Wednesday, October 22, 2008

China needs more coherent food-safety system: UN

China, fighting a spreading tainted milk scandal, needs a more coherent food-safety system, with unified laws, one overarching watchdog and faster sharing of information, the United Nations said on Wednesday.
China has been swept by a series of food- and product-safety scandals involving goods as diverse as toys, tires, toothpaste, pet food, fish, beans, dumplings and baby cribs.
In the latest case, thousands of Chinese children fell ill and at least four died from drinking milk formula contaminated with melamine, which has since been found in a series of drinks and foods and led to products being pulled from shops worldwide. ‘We see that a disjointed system with dispersed authority between different ministries and agencies resulted in poor communication and maybe prolonged (the) outbreak with a late response,’ said Jorgen Schlundt, the World Health Organisation’s food safety chief, referring to the melamine case.

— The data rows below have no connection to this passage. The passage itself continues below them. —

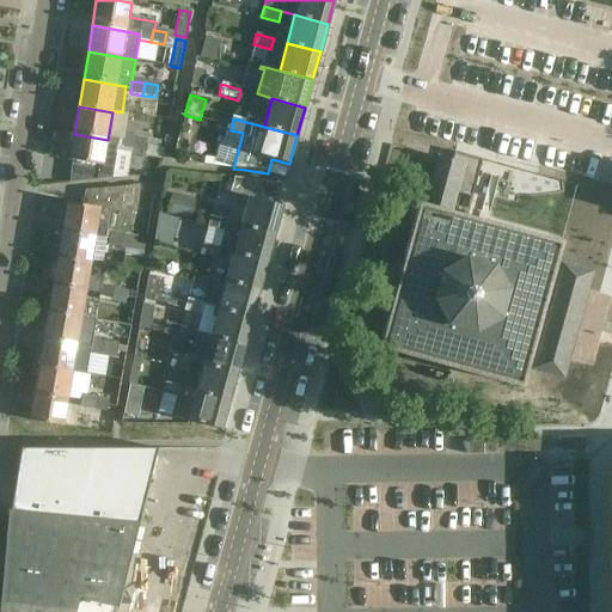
[(118,141),(108,140),(74,134),(69,159),(103,165),(114,166),(118,141)]
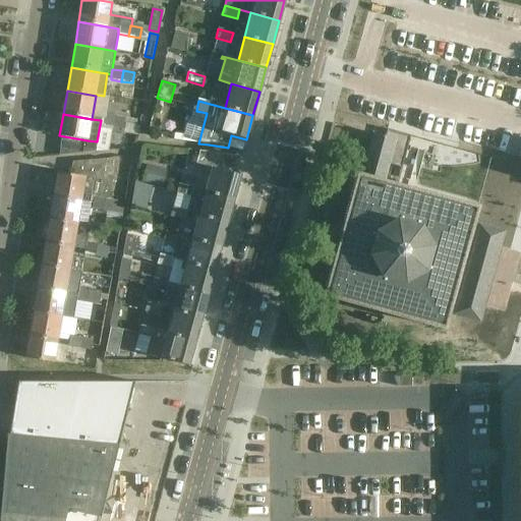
[(102,126),(113,128),(115,117),(104,115),(102,126)]
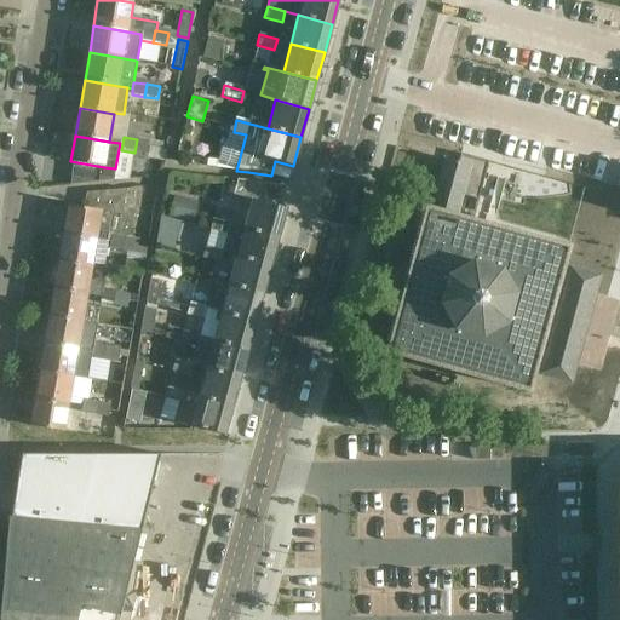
[(150,142),(137,139),(135,153),(148,155),(150,142)]
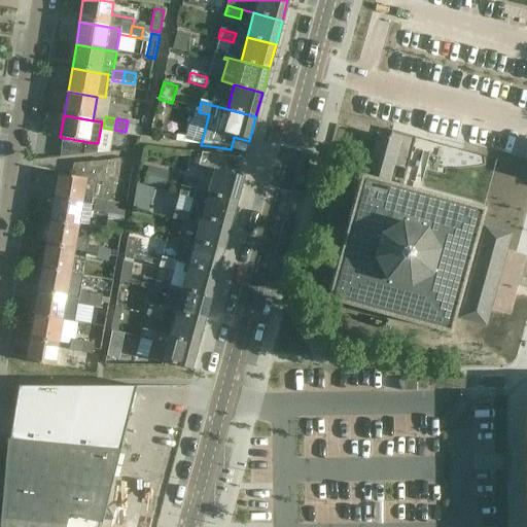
[(325,278),(323,285),(328,290),(326,300),(449,332),(456,306),(461,308),(459,318),(484,325),(489,310),(489,309),(489,308),(490,307),(504,254),(504,253),(504,252),(504,251),(510,235),(491,230),(484,227),(481,239),(476,237),(482,211),(483,210),(419,192),(401,187),(414,140),(415,137),(391,131),(391,132),(389,139),(388,138),(385,137),(377,135),(377,137),(376,139),(365,178),(355,175),(352,186),(350,187),(348,195),(354,200),(346,226),(336,230),(332,241),(340,249),(332,276),(325,278)]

‘We need to have a coherent system that covers the full farm-to-fork table,’ he told a news conference in Beijing at the launch of a UN paper on improving food safety in China.

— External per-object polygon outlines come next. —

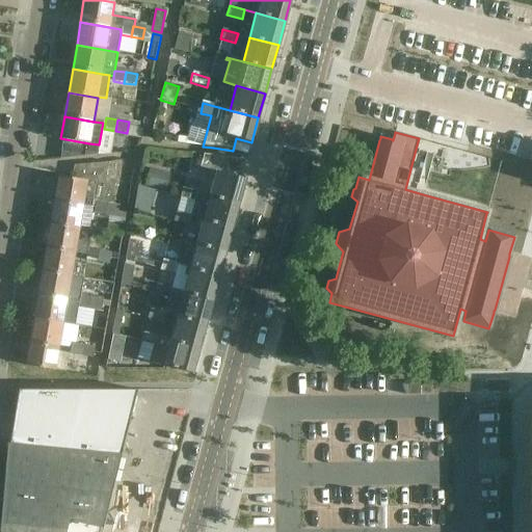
[(89,143),(60,138),(60,139),(63,140),(60,159),(85,156),(87,144),(89,143)]
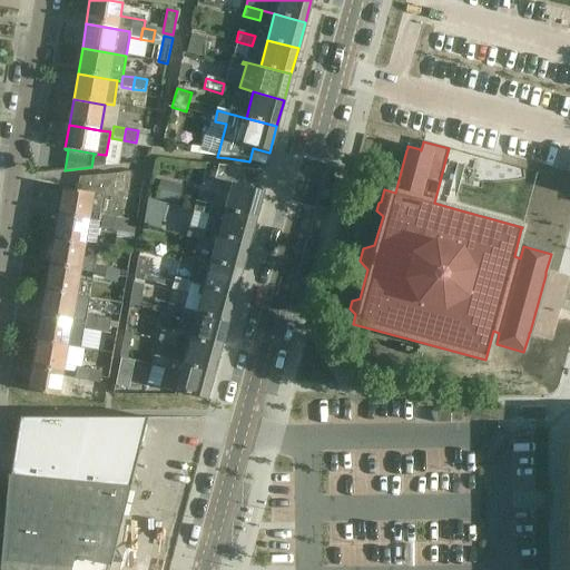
[(232,185),(224,210),(255,219),(262,192),(257,190),(263,172),(218,166),(214,180),(232,185)]
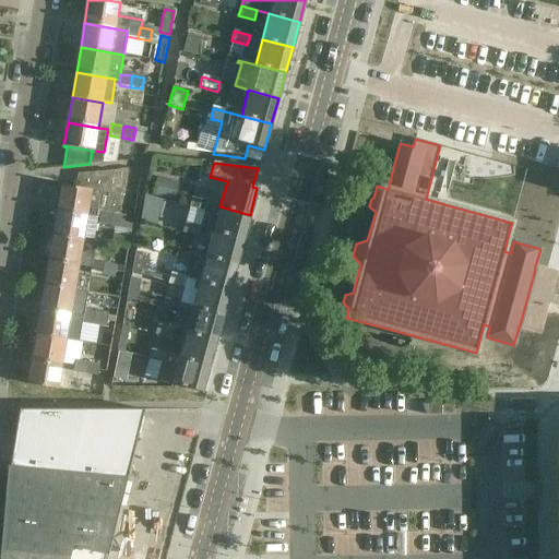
[(114,170),(102,171),(78,175),(75,188),(61,186),(57,211),(86,216),(92,191),(110,195),(114,170)]
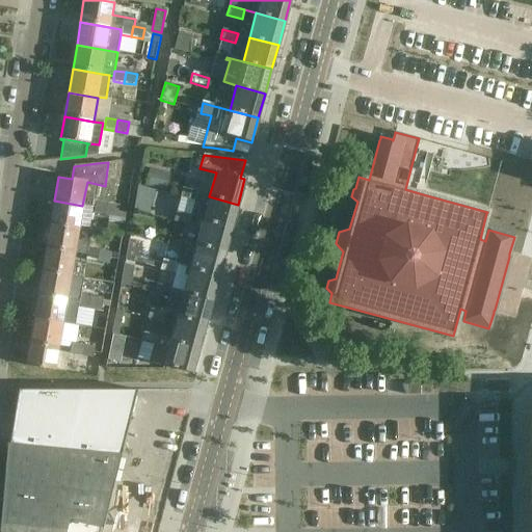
[(197,193),(182,189),(180,198),(195,203),(197,193)]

Inconsistent regulations, poor enforcement, weak rule of law and powerful local officials and businessmen have allowed illicit operations and practices to thrive with sometimes minimal and patchy scrutiny from central authorities.
Despite mounting international expectations for a food safety overhaul, China’s vast size and complex web of government agencies and product quality watchdogs have long made maintaining standards a problematic and Herculean task.
China, which is currently overhauling its food safety legislation, says it is aware of the problems.
‘For an effective food safety system there should be one overarching piece of food safety legislation that covers food safety from production through to consumption,’ added the WHO’s regional adviser on food safety, Anthony Hazzard.
Meanwhile, Thailand’s Food and Drug Administration said Wednesday it had pulled Malaysian-made cheese crackers off the shelves after finding they contained high levels of the toxic chemical melamine, reports AFP.
The Julie’s brand of biscuits with a cream cheese filling was the second product to be removed from sale by the Thai health ministry since the melamine scandal in China.
‘The results from the melamine tests showed high levels of melamine beyond the maximum limit in the Julie’s cheese sandwiches,’ Pipat Yingseree, the FDA secretary general, said in a statement.
‘The FDA asks consumers to stop eating this product and the FDA has already notified the importer and retailers to recall the product from the market,’ the statement from the health ministry department said.
Samples of seven other Julie’s products are currently being tested for melamine, an industrial chemical that has been found mostly in Chinese dairy products.
Earlier this month, Thailand’s ministry of health pulled the Mali brand of condensed milk off the shelves after it detected high melamine levels.